**Document segment:**
Then I waited 7 days before I installed the feature into my viv lastnight, turning on the water-pump & letting it run all night.

This morning I found that the wet surfaces of the "tree trunk" appears to be milky-white in appearance, whilst the dry areas seem "normal".
The milky surface isn't slimey or sticky to touch & suffice to say the water is still crystal clear & doesn't seem to be contaminated (by appearance).

Is this normal for Pondtite & more importantly...would it be safe to put my frogs back into their new refurbished viv?

Cheers.


----------



## mad_at_arms (Feb 25, 2013)

I haven't had that happen before.
Have you followed the instructions on the back?


Wash with soapy water to remove pondtite residue.


Fill with water, leave it in for 2 days before changing water.


----------



## thomasssss (Feb 25, 2013)

I've had this before when I tried to seal a water bowl that was leaking as it was crap , I think it's because of water getting underneath the pondtite In my case it was because it wasn't a perfectly smooth surface and it left cracks and gaps , is your similar , I added a heap more coats something like 8 all up and it was still doing it (but it did help)so I ditched the bowl , only advice I can say would be to start adding more and more coats in an attempt to seal all the cracks and crevices


----------



## Cypher69 (Feb 25, 2013)

AAAARGGHHH!!! 

GROAN...I didn't wash off the residue.

I feel like a bloody fool.

Anyway, the funny/frustrating thing too was that my trunk started to float with the amount of water in the viv....Soooo now I have 2 reasons (Wash off residue & silicone trunk to base) to take it apart & DO IT PROPERLY.

Thanks Mad-at-arms.


----------



## mad_at_arms (Feb 28, 2013)

I think thomasssss may have a valid point also.
I personally grout or render any stuff I make as the pondtite doesn't seal well on flexible surfaces.
I have some terracotta water bowls that I sealed the inside surface with pondtite. If I soak it the bowl too long when cleaning the pondtite goes milky as thomasssss mentioned.


----------



## Cypher69 (Feb 28, 2013)

Yeah I ended up applying a 4th coat of pondtite, this time filling a spray bottle with pondtite & spraying directly into the nooks & cracks of the expanda foam feature.

I then thoroughly soaped the whole thing up & rinsed the residue off.
The feature is still "milky" in some areas but doesn't seem as bad as when I didn't wash the residue off.

Maybe because it's Clear Pondtite, the milkyness is more obvious than the black or sandstone coloured Pondtite...


----------



## J-A-X (Feb 28, 2013)

They're two different products. The coloured stuf is designed for flexible applications, the clear isn't. 
Once properly rendered the foam is no longer flexible. the render should allowed to dry THOROUGHLY naturally not by applying heat, then apply the pondtite as directed on the tub (at right angles to the last coat. )

**Data shown:**
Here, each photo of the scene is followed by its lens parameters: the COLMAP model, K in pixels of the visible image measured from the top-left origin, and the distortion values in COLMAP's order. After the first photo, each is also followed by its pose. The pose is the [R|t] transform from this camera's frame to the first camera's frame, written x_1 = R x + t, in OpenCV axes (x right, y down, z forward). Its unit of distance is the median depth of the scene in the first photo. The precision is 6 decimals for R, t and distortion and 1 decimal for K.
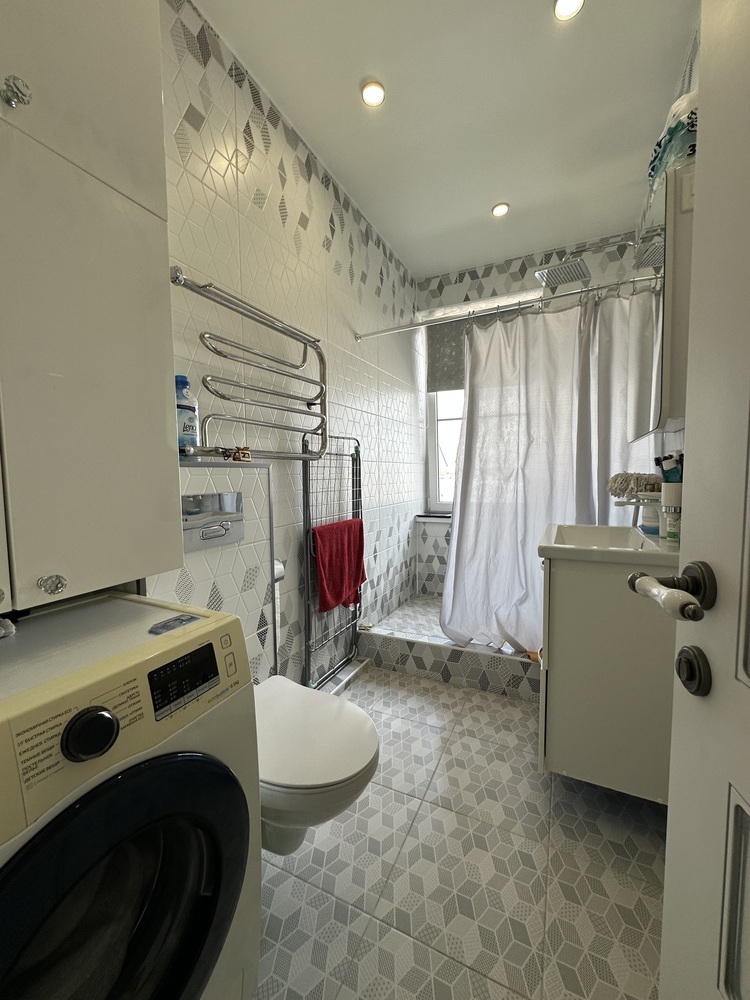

**Required tasks:**
1: In the forum thread about Pondtite turning milky, rewrite the paragraph beginning "I've had this before when I tried to seal a water bowl" as a short bulleted list that keeps its main facts.
2: Carry on the forum thread about Pondtite turning milky, beginning right after its last post.

**Answers by task:**
1:
- The same milky effect happened when sealing a leaking water bowl.
- The likely cause is water getting underneath the Pondtite.
- That bowl's surface wasn't perfectly smooth, which left cracks and gaps.
- Adding more coats, about 8 in total, helped but didn't stop it, so the bowl was thrown out.
- Advice: keep adding coats to try to seal all the cracks and crevices.

2:
You may have moisture still trapped in the paint ?


----------



## Cypher69 (Feb 28, 2013)

JaxRtfm said:


> You may have moisture still trapped in the paint ?



Yeah possibly maybe...
I mean the feature was completed (painted & pondtited) several weeks ago & I do admit to rushing some coats within hours of drying rather than waiting 2hrs inbetween so yeah big possibility of moisture being trapped.
It's my 1st time so I'll have a bit more patience with the next...inevitable...project.


----------



## J-A-X (Feb 28, 2013)

Patience is the hardest thing to learn  
If I could bottle it and sell it I'd make a fortune.

Any trapped moisture that has since disappeared will leave a small air pocket and with water running over it / sitting on it will pretty much cause additional condensation due to the temperature difference. 

Never shake / rapidly stir the clear pondtite you'll form bubbles creating extra headaches once it sets. Spraying could cause similar problems. Very gently brush it on, especially when applying to render .


----------



## swan91 (Feb 28, 2013)

JaxRtfm said:


> Patience is the hardest thing to learn
> If I could bottle it and sell it I'd make a fortune.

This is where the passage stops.